In a previous post by equine physio Hermione Gayton, we discussed the mechanics of the horses spine. This week Hermione is looking at what you can do to keep his back working well. One crucial element in keeping our horses sound and comfortable is our riding position.
If we want our horses to move symmetrically and without tension through their back, we have to sit symmetrically and absorb the movement of their spine. In order to achieve this we need to have core stability.
What is your core?
Your core is comprised of two muscle systems: the local muscle system and the superficial – or global – muscle system.
Local muscle system
The local muscle system (your deep stability muscles) is comprised of your:
- Pelvic floor
- Transverus abdominus – a corset-like deep abdominal muscle
- Multifidus – tiny muscles connecting each vertebrae to its neighbour
These muscles play a vital role in a process called ‘proprioception’, which is where information is fed back to your brain about the position of your spine. They work continuously, through all activity, to control the movement of one vertebrae on another.
Superficial muscle system
The superficial, or global, muscle system consists of larger muscles that act across multiple joints and produce movement. When riding they keep you in an upright, balanced position.

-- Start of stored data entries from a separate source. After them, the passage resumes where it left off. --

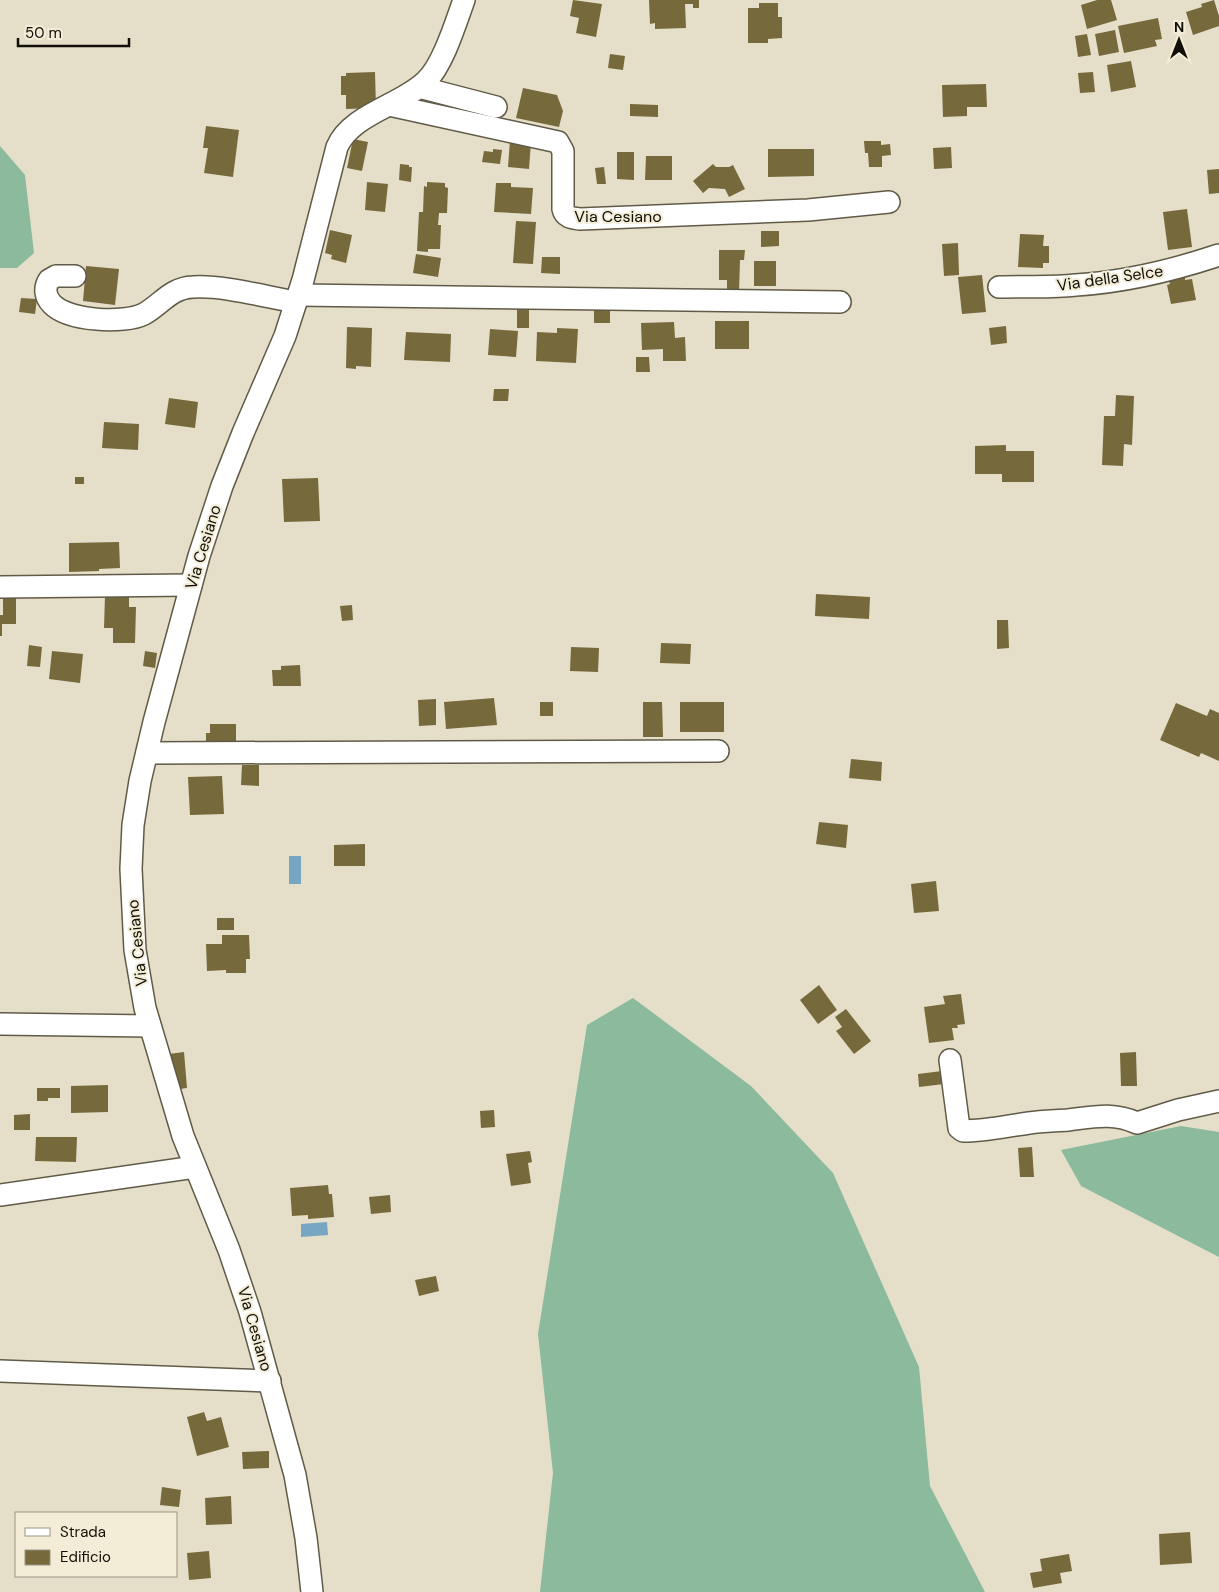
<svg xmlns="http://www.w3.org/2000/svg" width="1219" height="1592" viewBox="0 0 1219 1592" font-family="'DM Sans',sans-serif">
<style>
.forest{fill:#8bba9c}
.water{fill:#77a6c3}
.building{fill:#76693c}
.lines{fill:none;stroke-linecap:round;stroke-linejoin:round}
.minor-casing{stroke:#605a47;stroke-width:24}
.minor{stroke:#fff;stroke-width:21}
.labels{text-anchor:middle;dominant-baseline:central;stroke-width:4;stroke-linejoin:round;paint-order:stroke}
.street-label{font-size:16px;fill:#110f08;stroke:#f3ecd6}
</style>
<rect width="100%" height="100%" fill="#e5dfc9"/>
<g class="forest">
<path d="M0 146 25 175 34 253 17 268H0Z"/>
<path d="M633 998 751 1086 833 1173 919 1367 930 1486 985 1592H540L553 1473 538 1334 587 1025Z"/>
<path d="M1181 1126 1219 1132V1257L1081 1186 1061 1150Z"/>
</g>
<g class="water">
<rect x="289" y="856" width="12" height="28"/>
<path d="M327 1222 328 1235 301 1237V1224Z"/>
</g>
<g class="building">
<path d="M573 0 602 4 596 37 576 33 579 18 570 16Z"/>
<path d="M649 0H699V8H693V4H685L686 28 655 29V23L650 24Z"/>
<path d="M1097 0H1111L1117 20 1087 29 1081 5Z"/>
<path d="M1214 0 1219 16V26L1193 35 1186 12 1202 7 1201 4Z"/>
<path d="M759 3H778V17H782V38L768 39V43H748V8H759Z"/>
<path d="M1158 18 1162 39 1155 40 1157 46 1124 53 1118 26Z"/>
<path d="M1115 30 1119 52 1099 56 1095 34Z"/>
<path d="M1087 34 1091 55 1078 57 1075 36Z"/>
<path d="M610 54 625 56 623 70 608 68Z"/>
<path d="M1131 61 1136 87 1111 92 1107 65Z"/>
<path d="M375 72 376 108 346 109V95H341V76H346V73Z"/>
<path d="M1093 72 1095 92 1080 93 1078 73Z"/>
<path d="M986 84 987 107H967V116L943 117 942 85Z"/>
<path d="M523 88 557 95 563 111 559 127 516 118Z"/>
<path d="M630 104 658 105V117L630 116Z"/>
<path d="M206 126 239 130 233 177 204 173 208 148H203Z"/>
<path d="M353 139 368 142 362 171 347 168Z"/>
<path d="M510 140 531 142 529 169 508 167Z"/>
<path d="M864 141H881V145L890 144 891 155 882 156V167H869L868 153H865Z"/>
<path d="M951 147 952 168 934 169 933 148Z"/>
<path d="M493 149 502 150 500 164 482 162 484 151 493 152Z"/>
<path d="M768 149H814V176L768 177Z"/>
<path d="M617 152H634V180L617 179Z"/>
<path d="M646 156H672V180H645Z"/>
<path d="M400 164 409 165V167H412L411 182 399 180Z"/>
<path d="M713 164 716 167H729L733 165 745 189 729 197 725 189 709 188 703 193 693 181Z"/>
<path d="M604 167 606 184H597L595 168Z"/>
<path d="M1219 169V193L1209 194 1207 170Z"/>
<path d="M367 182 388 184 385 212 365 210Z"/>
<path d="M427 182 445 183V187L448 188 447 213H439L438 225H441L440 249H428V252L417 251 419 212H423L424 186 427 187Z"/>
<path d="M496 183H511V187L533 188 531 214 494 212Z"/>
<path d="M1187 209 1192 247 1168 250 1163 212Z"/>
<path d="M516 221 536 222 533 264 513 263Z"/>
<path d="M330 230 352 235 346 263 331 259 332 255 325 253Z"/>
<path d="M761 231H779V246L761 247Z"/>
<path d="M1020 234 1044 235 1043 246H1049V263H1043V268L1018 267Z"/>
<path d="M958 243 959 275 944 276 942 244Z"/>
<path d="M719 250H745L744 260H740L739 293 727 292V280H719Z"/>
<path d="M416 254 441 258 438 277 413 273Z"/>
<path d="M542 257H560V274L541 273Z"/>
<rect x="754" y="261" width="22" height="25"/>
<path d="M86 266 119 269 115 305 83 301Z"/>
<path d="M982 275 986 312 962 314 958 277Z"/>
<path d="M1185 277V280L1192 279 1196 300 1171 304 1167 285 1170 284 1169 281Z"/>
<path d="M21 298 37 299 35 314 19 312Z"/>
<rect x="517" y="308" width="12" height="20"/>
<rect x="594" y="309" width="16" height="14"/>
<rect x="715" y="321" width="34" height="28"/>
<path d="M674 322 675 338 685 337 686 361H663V349L642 350 641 323Z"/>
<path d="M1006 326 1007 343 991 345 989 328Z"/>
<path d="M347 327 372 328 371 367 356 366V369L346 368Z"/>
<path d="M557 328 578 329 576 363 536 361 537 332 557 333Z"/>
<path d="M490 329 518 331 516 357 488 355Z"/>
<path d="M406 332 451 334 450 362 404 360Z"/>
<path d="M636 357H649L650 372H636Z"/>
<path d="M494 389H509L508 401H493Z"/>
<path d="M1116 395 1134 396 1132 445 1124 444 1123 466 1102 465 1104 416H1115Z"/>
<path d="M169 398 198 402 195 428 165 424Z"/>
<path d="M104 422 139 424 138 450 102 448Z"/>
<path d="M1006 445V451H1034V482H1002V474H975V446Z"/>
<rect x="75" y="477" width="9" height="7"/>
<path d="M318 478 320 521 284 522 282 479Z"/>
<path d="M119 542 120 568 99 569V571L69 572V543Z"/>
<path d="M816 594 870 597 869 619 815 616Z"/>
<path d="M105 596 129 597V607H136L135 643H113V628H104Z"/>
<path d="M3 598H16V624H2V636H0V615H3Z"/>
<path d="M352 605 353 620 342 621 340 606Z"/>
<path d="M997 620H1008L1009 648 997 649Z"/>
<path d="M661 643 691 644 690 664 660 663Z"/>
<path d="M29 645 42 647 40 667 27 666Z"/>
<path d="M571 647 599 648 598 672 570 671Z"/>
<path d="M52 651 83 654 80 683 49 679Z"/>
<path d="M145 651 157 653 155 668 143 666Z"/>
<path d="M300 665 301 686H273L272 670H281V666Z"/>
<path d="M494 698 497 725 446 729 444 702Z"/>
<path d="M436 699V725L419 726 418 700Z"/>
<rect x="540" y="702" width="13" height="14"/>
<path d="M643 702H662L663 737H643Z"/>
<rect x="680" y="702" width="44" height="30"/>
<path d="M1176 703 1207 716 1210 709 1219 713V761L1201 753 1199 757 1160 740Z"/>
<path d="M210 724H236V744L206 743V733H210Z"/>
<path d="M851 759 882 762 881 781 849 778Z"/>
<path d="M242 765H259V786L241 785Z"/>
<path d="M222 776 224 814 190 815 188 777Z"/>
<path d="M819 822 848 825 846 848 816 844Z"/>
<path d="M365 844V866H334V845Z"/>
<path d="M936 881 939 911 914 913 911 884Z"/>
<rect x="217" y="918" width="17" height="12"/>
<path d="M222 935H249L250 959H246V973H226V970L207 971 206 944H222Z"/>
<path d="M819 985 837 1010 818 1024 800 1000Z"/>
<path d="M961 994 965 1024 957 1025 958 1028H952L954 1040 929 1043 924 1007 945 1004 943 996Z"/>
<path d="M846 1009 871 1041 854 1054 836 1031 842 1027 835 1017Z"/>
<path d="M184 1052 187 1088 172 1090 169 1054Z"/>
<path d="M1136 1052 1137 1086H1121L1120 1053Z"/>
<path d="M942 1071 944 1084 919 1087 918 1074Z"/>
<path d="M108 1085V1112L71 1113V1086Z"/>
<path d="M37 1088H60V1098H48V1101H37Z"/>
<path d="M494 1110 495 1127 481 1128 480 1111Z"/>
<path d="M30 1114V1130H14V1115Z"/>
<path d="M36 1137H77L76 1162 35 1161Z"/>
<path d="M1032 1147 1034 1177H1020L1018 1148Z"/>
<path d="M530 1151 532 1162 528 1163 531 1183 511 1186 506 1154Z"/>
<path d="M328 1185 329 1194H332L334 1217 308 1219V1215L292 1216 290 1188Z"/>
<path d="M390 1195 391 1212 371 1214 369 1197Z"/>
<path d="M436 1276 439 1291 419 1296 415 1280Z"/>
<path d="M204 1412 207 1421 221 1417 229 1447 197 1456 187 1417Z"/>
<path d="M269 1451V1468L243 1469 242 1452Z"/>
<path d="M162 1487 181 1490 179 1507 160 1505Z"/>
<path d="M231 1496 232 1524 206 1525 205 1498Z"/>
<path d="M1190 1532 1192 1563 1160 1565 1159 1534Z"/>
<path d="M209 1551 211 1578 189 1580 187 1553Z"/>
<path d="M1069 1554 1072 1571 1060 1573 1062 1583 1033 1588 1030 1573 1042 1571 1040 1559Z"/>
</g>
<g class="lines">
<g class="minor-casing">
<g id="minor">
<path d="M419 87 496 107"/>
<path d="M389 105 558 142 563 151V209C565 218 573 218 580 219L808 210 889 202"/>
<path d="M75 276H56L49 280C44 288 45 297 52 304 68 321 124 324 144 314 162 304 170 288 193 287 223 285 266 297 296 302"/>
<path d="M999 287C1025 286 1051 288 1076 285 1124 282 1174 270 1219 255"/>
<path d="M298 295 840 302"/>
<path d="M0 587 191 585"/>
<path d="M147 753 718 751"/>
<path d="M0 1024 150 1026"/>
<path d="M950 1060 959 1128 963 1131C986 1131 1007 1126 1029 1123 1042 1121 1055 1121 1068 1120 1093 1117 1113 1112 1137 1123L1178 1110 1219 1101"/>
<path d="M0 1195 195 1167"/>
<path d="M0 1371 270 1381"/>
<path d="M312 1592 306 1538 295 1475 250 1312 229 1250 183 1136 145 1008 135 950 131 869 133 825 140 781 154 722 199 556 222 486 243 433 285 336 303 280 337 147C351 114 402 105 426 81 443 65 456 22 464 0"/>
</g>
</g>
<use href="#minor" class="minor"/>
</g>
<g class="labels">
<g class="street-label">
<text x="618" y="216">Via Cesiano</text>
<text transform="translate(1110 278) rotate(-8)">Via della Selce</text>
<text transform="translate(203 547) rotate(-73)">Via Cesiano</text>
<text transform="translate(137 943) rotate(-96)">Via Cesiano</text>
<text transform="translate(255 1329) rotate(74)">Via Cesiano</text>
</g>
</g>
<rect x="15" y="1512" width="162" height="65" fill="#f3ecd6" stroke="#999484"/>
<rect x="25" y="1528" width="25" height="8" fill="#ffffff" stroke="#999484"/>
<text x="60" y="1537" font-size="15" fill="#110f08">Strada</text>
<rect x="25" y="1550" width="25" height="15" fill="#76693c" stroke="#999484"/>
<text x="60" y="1562" font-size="15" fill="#110f08">Edificio</text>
<g transform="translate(1179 40)" stroke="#f3ecd6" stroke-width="4" paint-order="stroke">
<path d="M0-4L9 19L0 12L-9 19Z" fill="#110f08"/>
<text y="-8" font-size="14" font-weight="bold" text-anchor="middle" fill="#110f08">N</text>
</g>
<path d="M18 38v8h111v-8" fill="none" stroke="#110f08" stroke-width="2.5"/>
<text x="25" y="38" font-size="15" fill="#110f08" stroke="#f3ecd6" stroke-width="4" paint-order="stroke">50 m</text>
</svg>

Examples of these muscles include:
- Rectus abdominus – the ones you get in a six-pack
- Gluteals – bottom muscles
- Obliques – those that run along the sides of your core
Imagine having a spring connecting the base of your sternum to your pubic bone. This spring represents the anterior muscles of your trunk. A second spring at the back (from your bottom rib to your pelvis) represents the posterior muscles. These images below show what happens when one spring is shorter than the other.
In figure 1, my front spring has lengthened and back spring has shortened causing my back to arch. In this riding position my spine is rigid and it’s pretty much impossible for me to absorb the movement of the horse beneath me. Instead, I bounce up and down.
Figure 2: Slouching
In figure 2, my back spring has lengthened and my front spring has shortened. Again, this makes it difficult to absorb the horse’s movement, and makes me heavy in the saddle, so that the horse cannot lift through its back, and causes me back pain.
Figure 3: Neutral
In figure 3, my back and front springs are of equal length and I have found my neutral spine position (although my shoulder stability is very poor, but we will save that for next time!). In this riding position my local stability muscles are automatically activated – they have to be to keep me there – and can feed back proprioceptive information to my central nervous system. Plus my back stays comfortable.
The other great thing about neutral spine is that in this position I can use my diaphragm to breathe down into the sides of my lower ribs. Evidence has shown that when we don’t breathe properly, our core muscles are inhibited. Think about that next time you are hyperventilating before you go in the ring!
When the local and global muscles systems work together, you appear still in the saddle. As riders we have to maintain that neutral spinal position when we apply the aids. This is referred to as an ‘independent seat’, and is only possible with good core stability.
In my next post, I will give you some examples of exercises that you can try at home. For now, have a go at seeing if you ride with a neutral spinal position, with your front and back springs the same length. Get someone to take photos if you are struggling to tell.